[[ GIVEN RECORDS open ]]

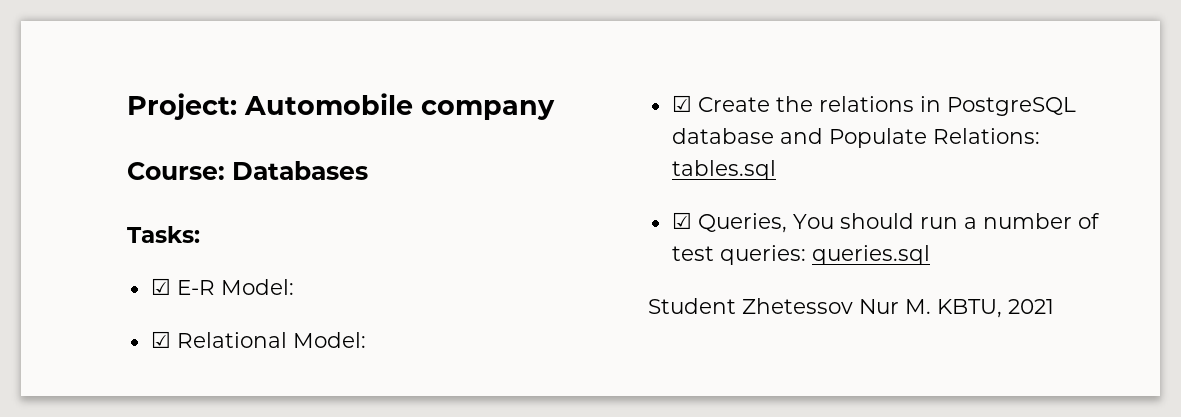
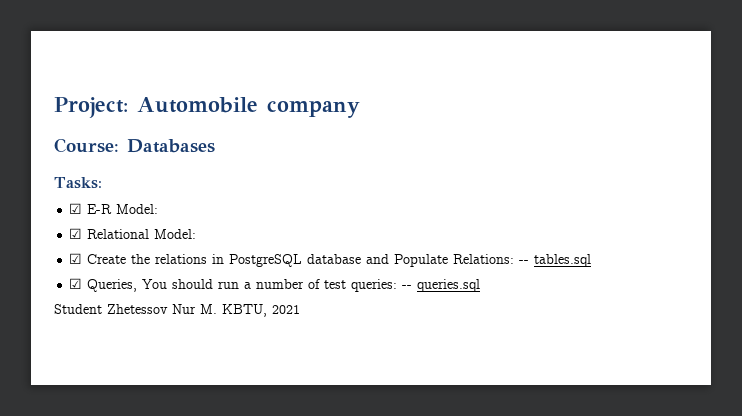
(1040, 136) none -> [519,260,530,264] --
(806, 255) none -> [402,285,413,289] --

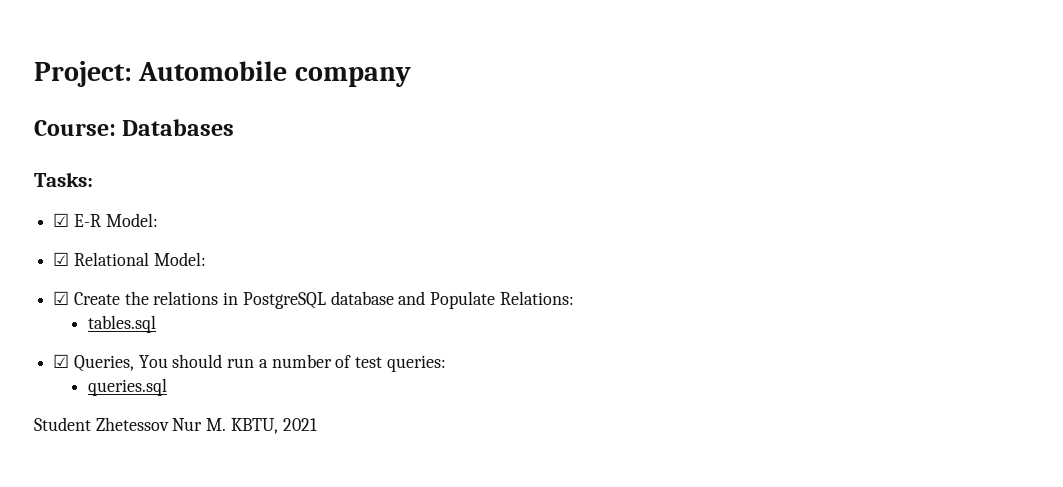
[519,260,530,264] -- -> (574, 298) //
[402,285,413,289] -- -> (446, 363) //

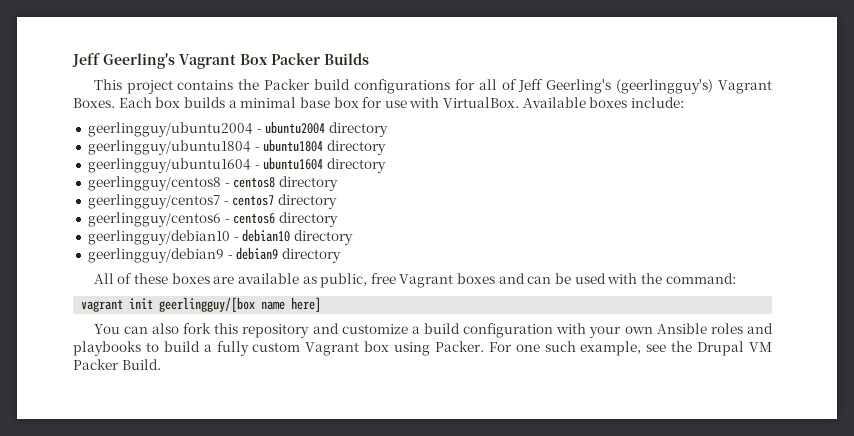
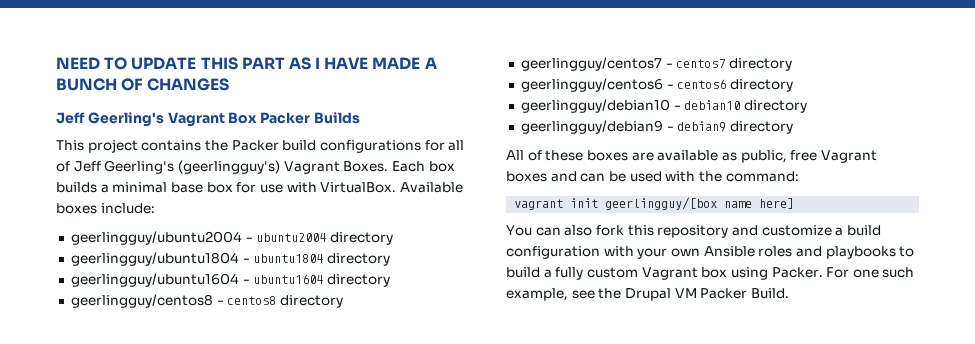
(72, 60) none -> [56,57,437,70] [56,78,230,91] NEED TO UPDATE THIS PART AS I HAVE MADE A BUNCH OF CHANGES //

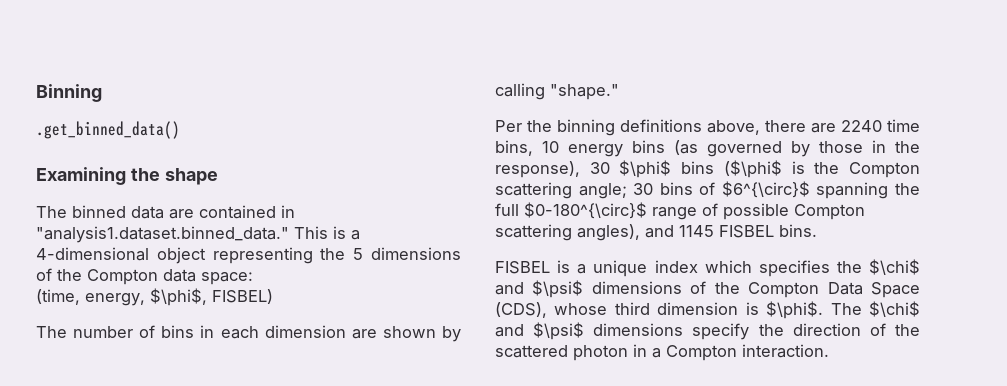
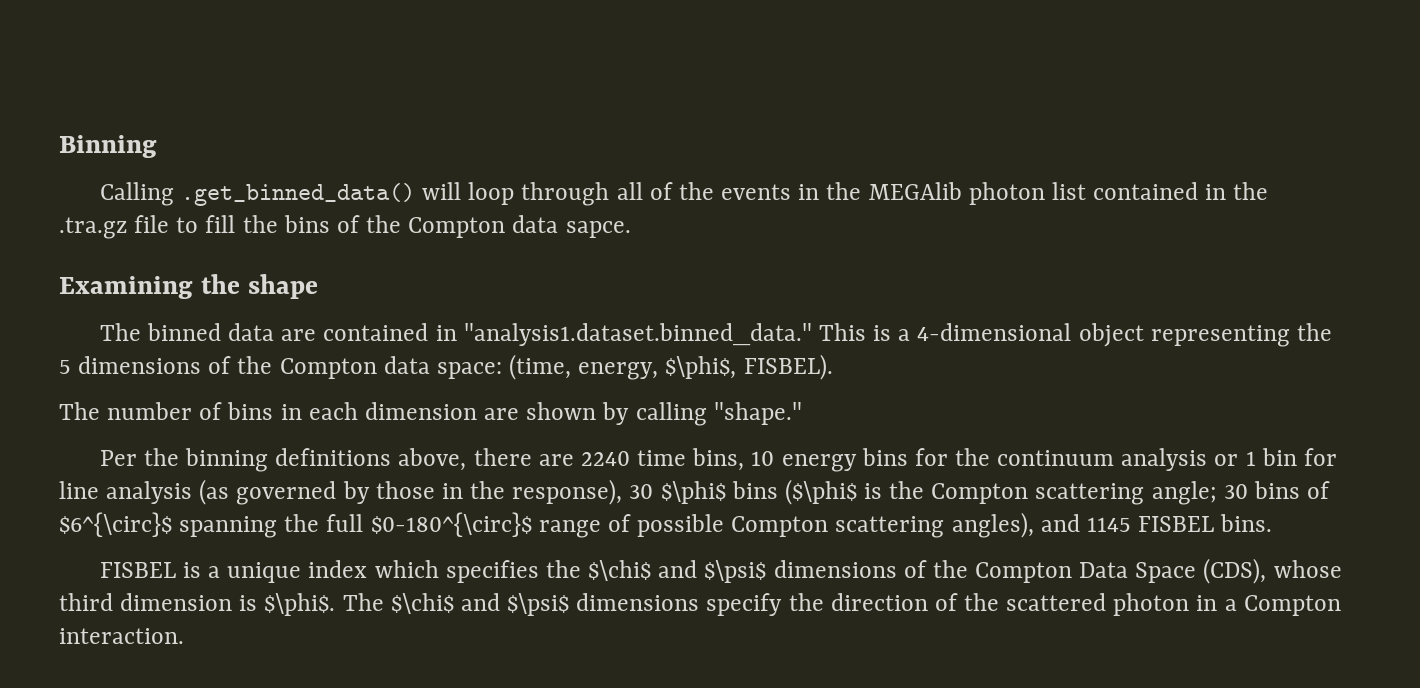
(102, 93) none -> [99,182,174,206] Calling
(180, 130) none -> [422,182,1269,206] [59,215,631,239] will loop through all of the events in the MEGAlib photon list contained in the .tra.gz file to fill the bins of the Compton data sapce.
(253, 278) // -> (502, 370) none
[212,289,273,304] FISBEL) -> [743,354,833,380] FISBEL).
(665, 146) none -> [914,448,1337,471] [59,481,193,504] for the continuum analysis or 1 bin for line analysis

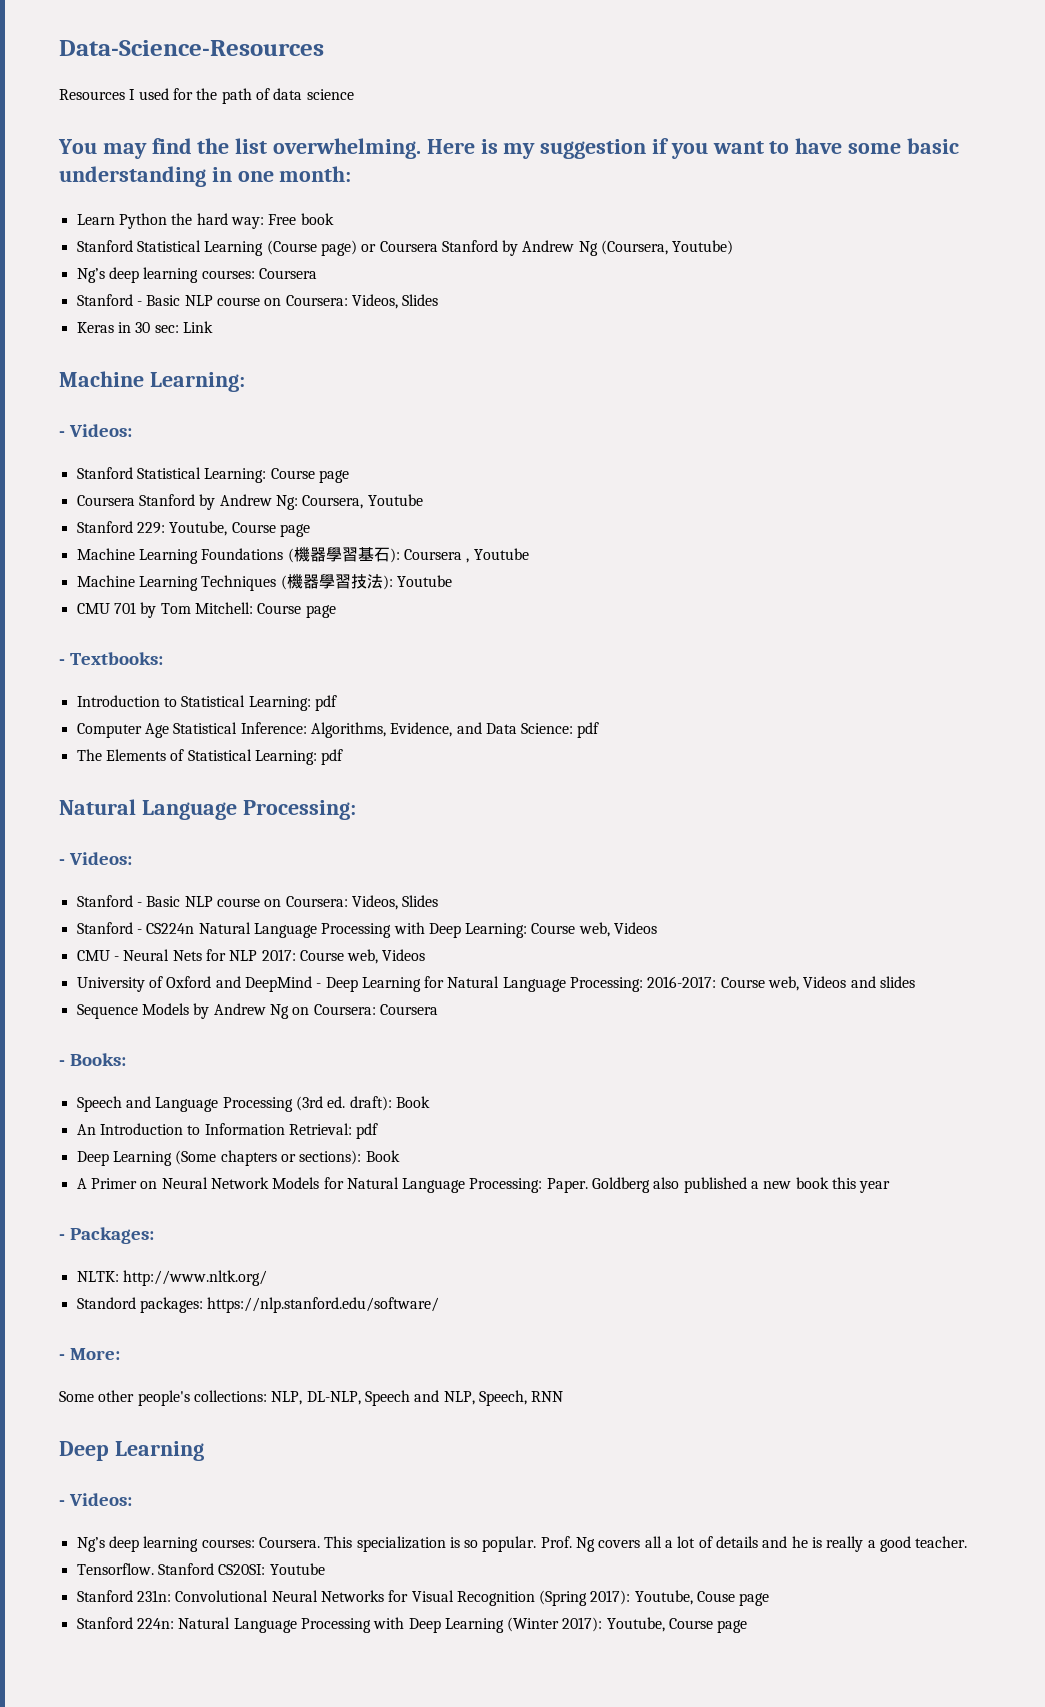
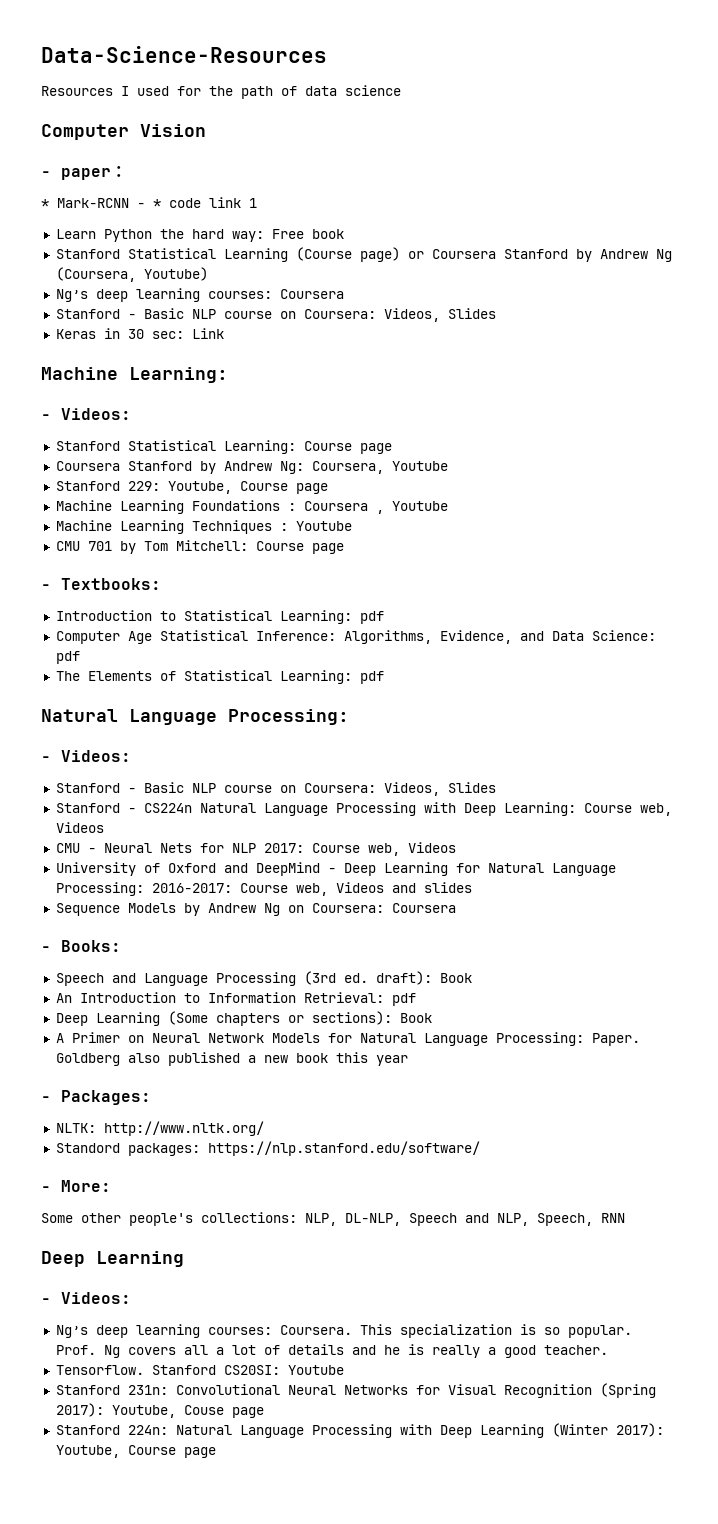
[58,138,959,159] [59,166,352,187] You may find the list overwhelming. Here is my suggestion if you want to have some basic understanding in one month: -> [41,124,206,140] [41,166,127,180] [41,197,257,208] Computer Vision // - paper： // * Mark-RCNN - * code link 1
[287,546,400,563] (機器學習基石): -> [287,503,296,511] :
[280,573,393,590] (機器學習技法): -> [279,523,288,531] :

[[ GIVEN RECORDS closed ]]

**TASK TO CARRY OUT:** Your reply should consist solely of the lines above from the line containing "(806, 255) none" up to and including the line containing "(665, 146) none", reproduced exactly, minus the pictures.

**TASK SOLUTION:**
(806, 255) none -> [402,285,413,289] --

[519,260,530,264] -- -> (574, 298) //
[402,285,413,289] -- -> (446, 363) //

(72, 60) none -> [56,57,437,70] [56,78,230,91] NEED TO UPDATE THIS PART AS I HAVE MADE A BUNCH OF CHANGES //

(102, 93) none -> [99,182,174,206] Calling
(180, 130) none -> [422,182,1269,206] [59,215,631,239] will loop through all of the events in the MEGAlib photon list contained in the .tra.gz file to fill the bins of the Compton data sapce.
(253, 278) // -> (502, 370) none
[212,289,273,304] FISBEL) -> [743,354,833,380] FISBEL).
(665, 146) none -> [914,448,1337,471] [59,481,193,504] for the continuum analysis or 1 bin for line analysis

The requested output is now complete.